___ Data extracts ___
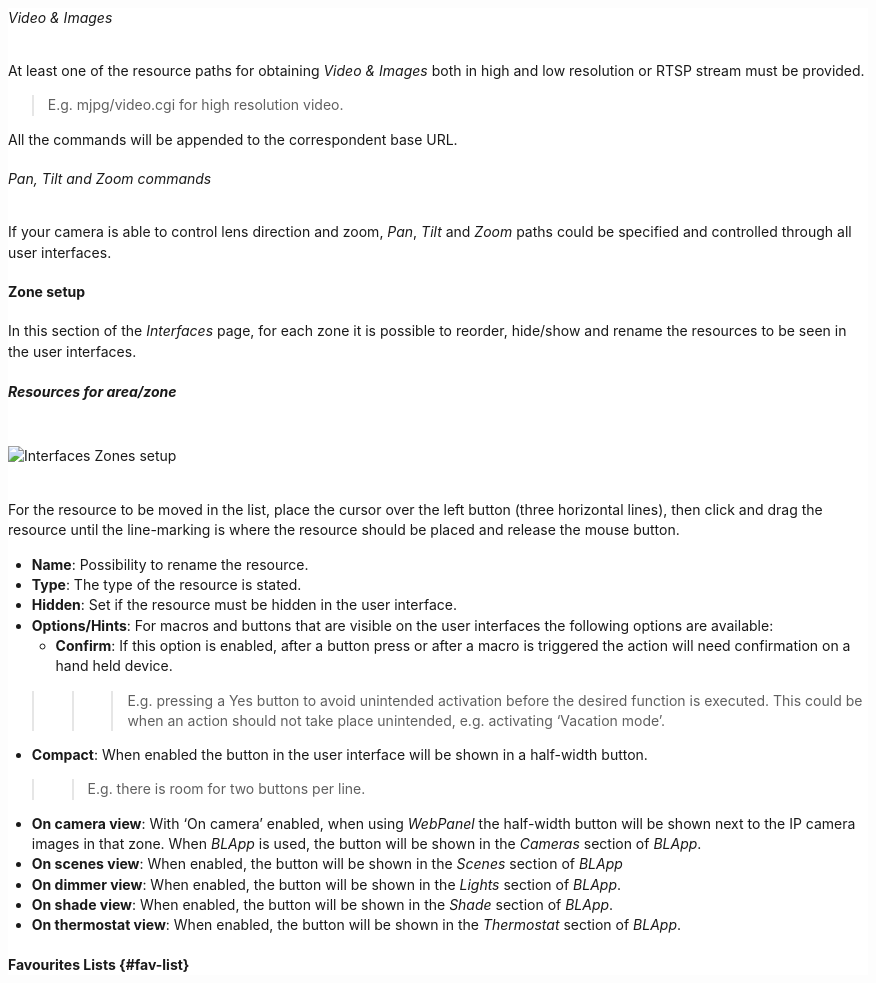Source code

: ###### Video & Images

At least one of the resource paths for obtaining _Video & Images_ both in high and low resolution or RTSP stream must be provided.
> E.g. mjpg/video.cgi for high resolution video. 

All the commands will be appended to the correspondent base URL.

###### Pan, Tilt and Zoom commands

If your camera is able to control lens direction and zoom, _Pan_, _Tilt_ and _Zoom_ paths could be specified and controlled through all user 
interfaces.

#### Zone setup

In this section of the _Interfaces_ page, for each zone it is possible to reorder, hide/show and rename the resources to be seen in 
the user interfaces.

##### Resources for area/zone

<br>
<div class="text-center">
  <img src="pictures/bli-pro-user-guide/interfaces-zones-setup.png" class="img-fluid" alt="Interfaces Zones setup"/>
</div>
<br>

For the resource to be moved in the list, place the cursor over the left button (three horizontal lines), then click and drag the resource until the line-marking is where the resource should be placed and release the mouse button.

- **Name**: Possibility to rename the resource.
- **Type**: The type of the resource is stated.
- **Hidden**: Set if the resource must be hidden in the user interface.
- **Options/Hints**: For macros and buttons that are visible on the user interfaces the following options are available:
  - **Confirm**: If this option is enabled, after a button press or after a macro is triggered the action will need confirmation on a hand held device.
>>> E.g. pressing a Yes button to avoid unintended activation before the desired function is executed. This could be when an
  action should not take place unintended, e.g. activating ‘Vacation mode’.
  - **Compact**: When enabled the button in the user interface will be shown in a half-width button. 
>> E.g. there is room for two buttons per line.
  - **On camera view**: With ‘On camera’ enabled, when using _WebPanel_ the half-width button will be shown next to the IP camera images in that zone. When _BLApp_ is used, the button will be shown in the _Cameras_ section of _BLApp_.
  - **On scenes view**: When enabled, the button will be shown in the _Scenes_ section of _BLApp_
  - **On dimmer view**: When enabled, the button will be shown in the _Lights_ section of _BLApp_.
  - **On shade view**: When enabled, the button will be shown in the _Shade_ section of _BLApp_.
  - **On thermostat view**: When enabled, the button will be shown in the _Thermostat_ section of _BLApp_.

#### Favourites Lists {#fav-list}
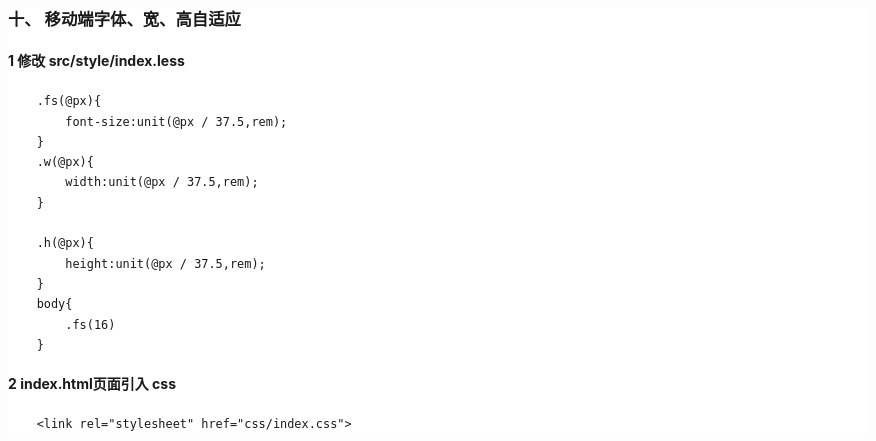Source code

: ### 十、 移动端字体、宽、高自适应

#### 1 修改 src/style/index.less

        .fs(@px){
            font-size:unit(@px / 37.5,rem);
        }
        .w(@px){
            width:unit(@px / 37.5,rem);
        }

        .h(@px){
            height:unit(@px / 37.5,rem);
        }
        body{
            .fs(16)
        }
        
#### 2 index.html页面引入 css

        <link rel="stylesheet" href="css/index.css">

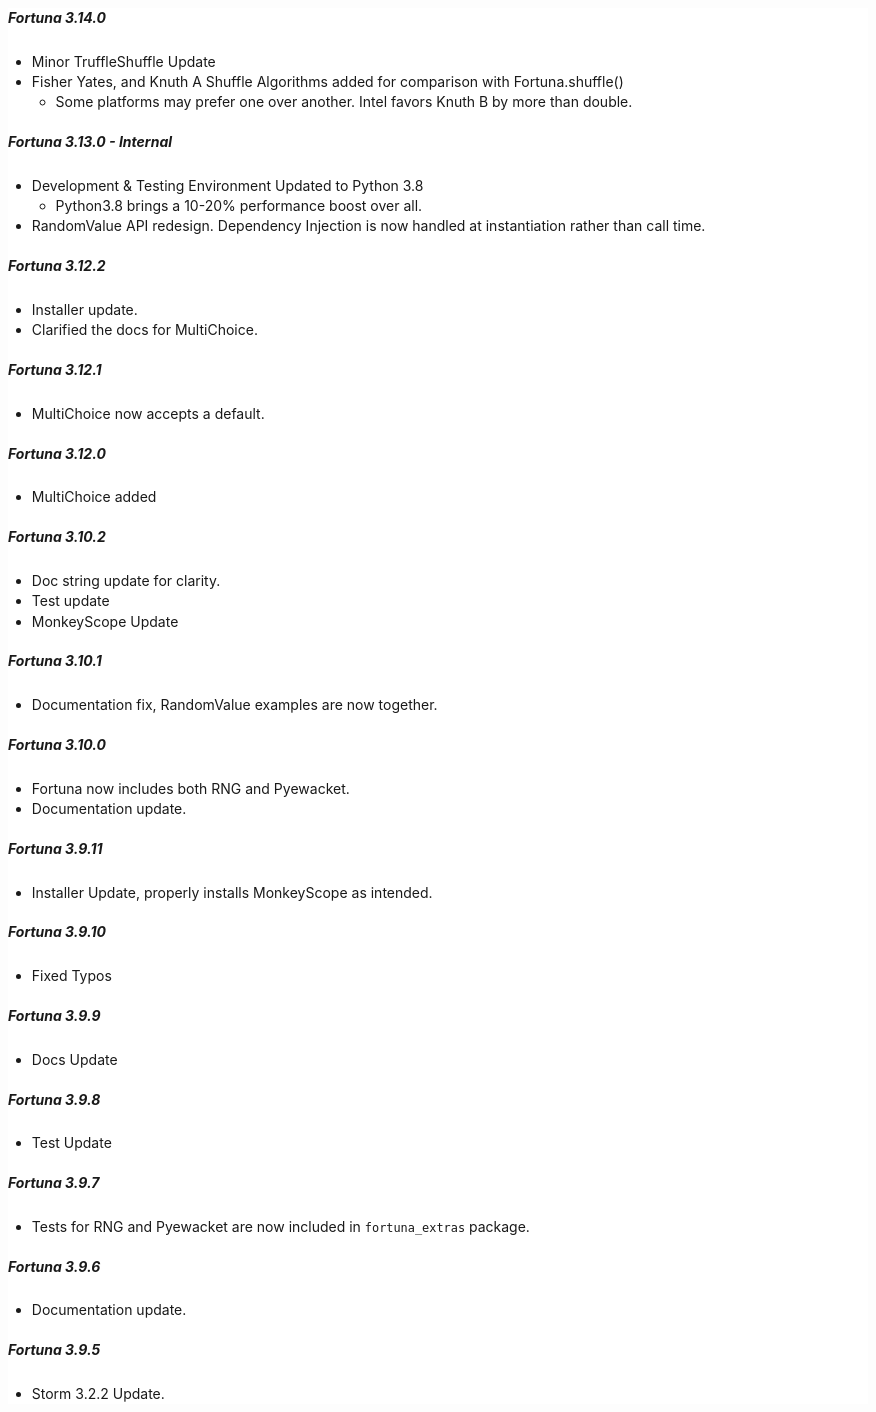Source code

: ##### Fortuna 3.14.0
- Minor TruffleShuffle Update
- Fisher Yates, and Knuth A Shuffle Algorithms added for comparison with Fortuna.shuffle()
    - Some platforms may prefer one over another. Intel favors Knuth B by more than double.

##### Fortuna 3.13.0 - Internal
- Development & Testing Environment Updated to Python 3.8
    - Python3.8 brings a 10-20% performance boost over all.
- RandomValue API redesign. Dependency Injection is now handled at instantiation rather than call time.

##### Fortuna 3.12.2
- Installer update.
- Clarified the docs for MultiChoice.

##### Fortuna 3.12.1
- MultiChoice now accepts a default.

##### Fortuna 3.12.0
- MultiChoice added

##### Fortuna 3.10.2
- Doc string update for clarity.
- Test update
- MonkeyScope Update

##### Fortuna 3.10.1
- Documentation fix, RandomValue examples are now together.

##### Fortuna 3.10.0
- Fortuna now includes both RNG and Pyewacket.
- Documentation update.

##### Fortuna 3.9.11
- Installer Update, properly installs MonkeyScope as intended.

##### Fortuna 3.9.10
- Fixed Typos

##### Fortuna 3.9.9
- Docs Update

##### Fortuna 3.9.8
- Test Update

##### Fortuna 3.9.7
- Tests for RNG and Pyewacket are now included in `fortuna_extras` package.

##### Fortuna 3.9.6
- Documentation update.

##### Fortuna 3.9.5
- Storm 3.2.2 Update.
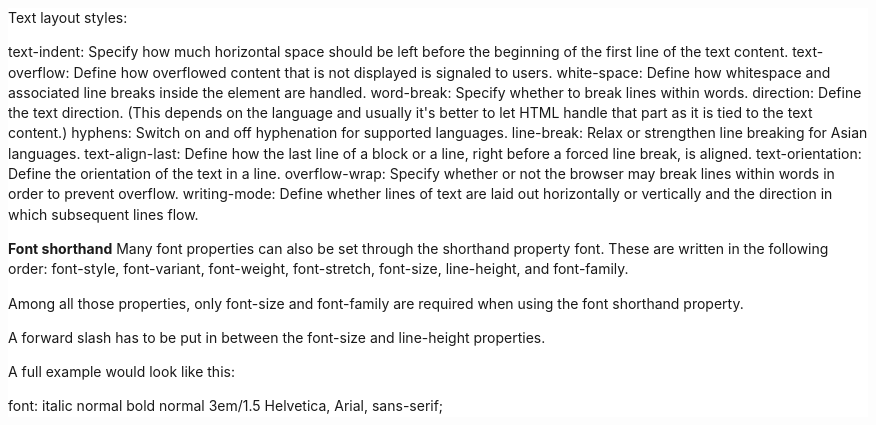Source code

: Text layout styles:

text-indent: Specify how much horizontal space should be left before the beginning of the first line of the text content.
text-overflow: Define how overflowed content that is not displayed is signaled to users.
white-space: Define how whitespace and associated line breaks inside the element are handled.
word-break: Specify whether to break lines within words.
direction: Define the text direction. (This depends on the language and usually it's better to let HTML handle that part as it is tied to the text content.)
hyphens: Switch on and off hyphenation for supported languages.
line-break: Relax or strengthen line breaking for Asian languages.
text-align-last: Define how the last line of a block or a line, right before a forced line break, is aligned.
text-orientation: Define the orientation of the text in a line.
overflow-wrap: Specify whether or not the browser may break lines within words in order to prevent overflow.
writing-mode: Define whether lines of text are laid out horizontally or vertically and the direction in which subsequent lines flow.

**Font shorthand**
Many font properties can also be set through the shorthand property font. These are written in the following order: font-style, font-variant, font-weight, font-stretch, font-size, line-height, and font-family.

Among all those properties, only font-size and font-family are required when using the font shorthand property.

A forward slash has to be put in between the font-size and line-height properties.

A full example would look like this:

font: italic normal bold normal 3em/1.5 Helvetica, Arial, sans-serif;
___
___ Data extracts ___
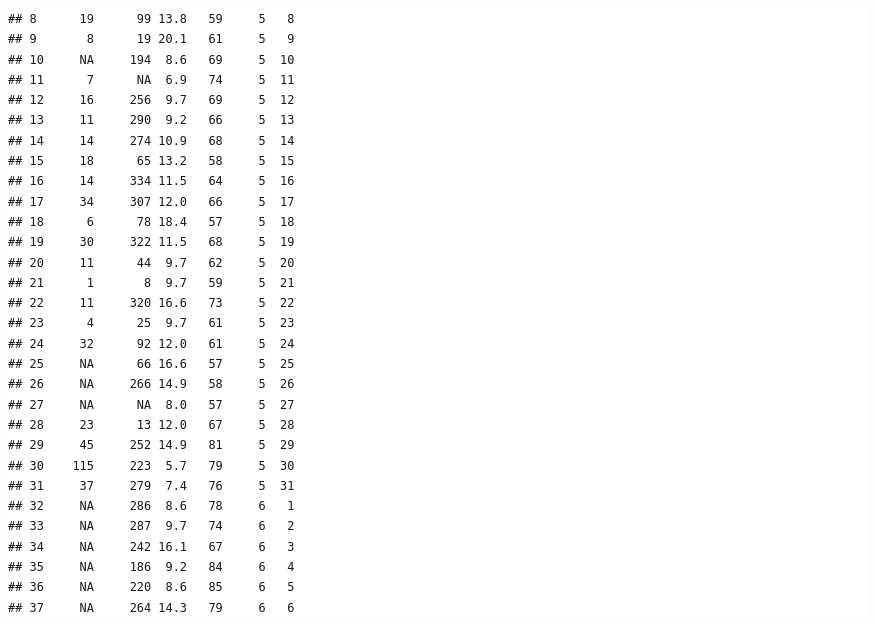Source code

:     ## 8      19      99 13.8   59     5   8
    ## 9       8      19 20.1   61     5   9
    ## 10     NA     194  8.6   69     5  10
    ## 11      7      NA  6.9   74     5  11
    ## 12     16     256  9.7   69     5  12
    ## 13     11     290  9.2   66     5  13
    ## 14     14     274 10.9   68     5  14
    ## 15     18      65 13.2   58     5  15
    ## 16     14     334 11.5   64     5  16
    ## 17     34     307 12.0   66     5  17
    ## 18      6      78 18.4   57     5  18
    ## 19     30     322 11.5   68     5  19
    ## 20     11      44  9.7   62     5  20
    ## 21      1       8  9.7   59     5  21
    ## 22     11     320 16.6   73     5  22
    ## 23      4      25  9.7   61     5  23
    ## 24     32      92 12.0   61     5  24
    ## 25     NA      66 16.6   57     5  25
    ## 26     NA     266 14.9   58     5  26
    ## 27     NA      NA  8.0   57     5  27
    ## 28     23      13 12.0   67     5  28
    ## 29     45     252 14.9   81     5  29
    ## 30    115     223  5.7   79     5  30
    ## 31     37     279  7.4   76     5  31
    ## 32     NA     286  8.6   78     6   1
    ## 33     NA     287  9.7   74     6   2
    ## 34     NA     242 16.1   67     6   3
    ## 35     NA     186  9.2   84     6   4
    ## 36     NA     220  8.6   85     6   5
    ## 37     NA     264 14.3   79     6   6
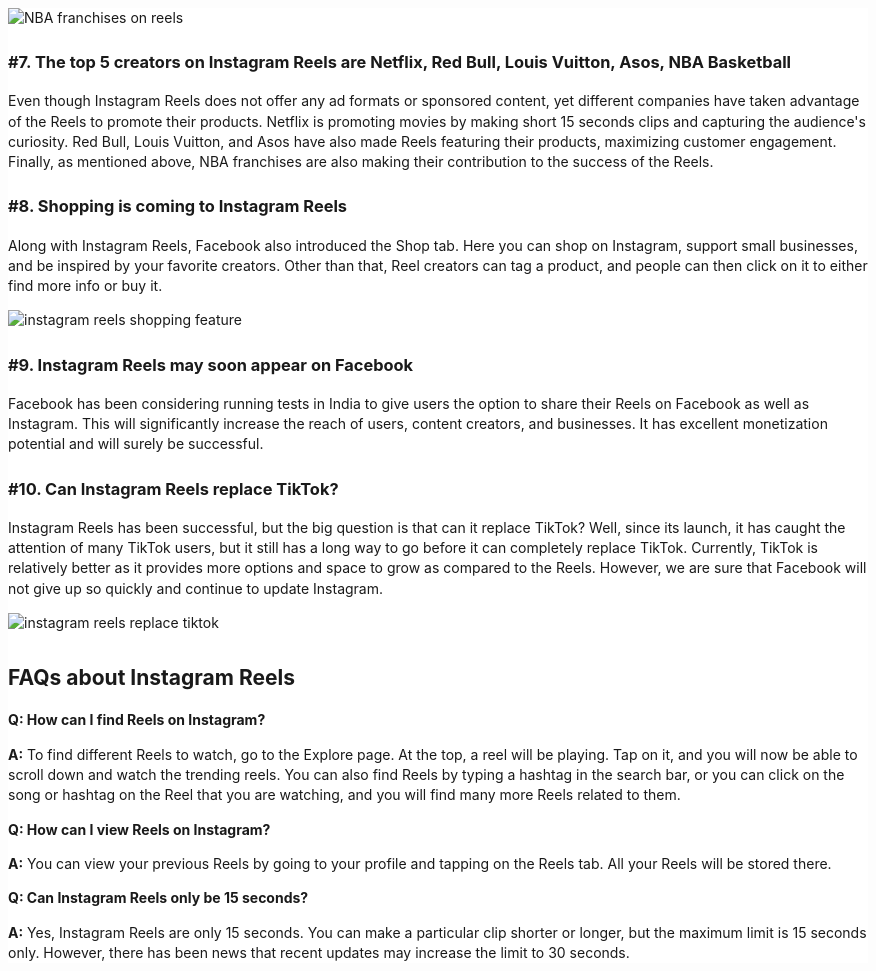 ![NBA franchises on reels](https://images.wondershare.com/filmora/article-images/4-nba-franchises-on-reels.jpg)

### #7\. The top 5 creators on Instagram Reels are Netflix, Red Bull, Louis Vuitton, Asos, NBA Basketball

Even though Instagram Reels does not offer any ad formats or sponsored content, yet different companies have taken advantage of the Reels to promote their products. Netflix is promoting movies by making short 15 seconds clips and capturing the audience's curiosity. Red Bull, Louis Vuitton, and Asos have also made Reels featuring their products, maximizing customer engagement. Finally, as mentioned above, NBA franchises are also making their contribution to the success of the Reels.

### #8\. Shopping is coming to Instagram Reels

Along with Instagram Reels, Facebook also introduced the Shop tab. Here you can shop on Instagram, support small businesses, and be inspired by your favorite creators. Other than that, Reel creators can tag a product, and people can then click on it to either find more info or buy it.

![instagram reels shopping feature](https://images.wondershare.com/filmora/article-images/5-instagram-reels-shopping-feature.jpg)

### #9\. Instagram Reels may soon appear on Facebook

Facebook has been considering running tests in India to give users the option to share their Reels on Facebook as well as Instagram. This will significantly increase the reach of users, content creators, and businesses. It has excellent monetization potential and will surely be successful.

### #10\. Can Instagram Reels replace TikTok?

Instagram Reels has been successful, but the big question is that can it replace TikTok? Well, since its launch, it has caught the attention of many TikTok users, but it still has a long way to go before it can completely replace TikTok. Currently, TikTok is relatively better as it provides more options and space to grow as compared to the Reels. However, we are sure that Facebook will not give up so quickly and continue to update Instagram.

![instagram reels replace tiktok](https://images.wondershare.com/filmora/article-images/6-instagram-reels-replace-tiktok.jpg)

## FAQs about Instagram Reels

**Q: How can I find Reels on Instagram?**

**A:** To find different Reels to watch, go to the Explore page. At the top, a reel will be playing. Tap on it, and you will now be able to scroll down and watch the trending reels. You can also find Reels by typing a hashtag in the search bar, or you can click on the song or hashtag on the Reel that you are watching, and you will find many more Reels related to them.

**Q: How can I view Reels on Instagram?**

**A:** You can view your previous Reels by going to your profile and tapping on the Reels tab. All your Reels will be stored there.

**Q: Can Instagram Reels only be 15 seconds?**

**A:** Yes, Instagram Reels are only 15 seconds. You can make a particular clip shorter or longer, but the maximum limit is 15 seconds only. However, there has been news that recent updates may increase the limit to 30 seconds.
___
What needs to be done — Look over the listing above and copy each line that contains "MonkeyScope".

Output of the task —
- MonkeyScope Update
- Installer Update, properly installs MonkeyScope as intended.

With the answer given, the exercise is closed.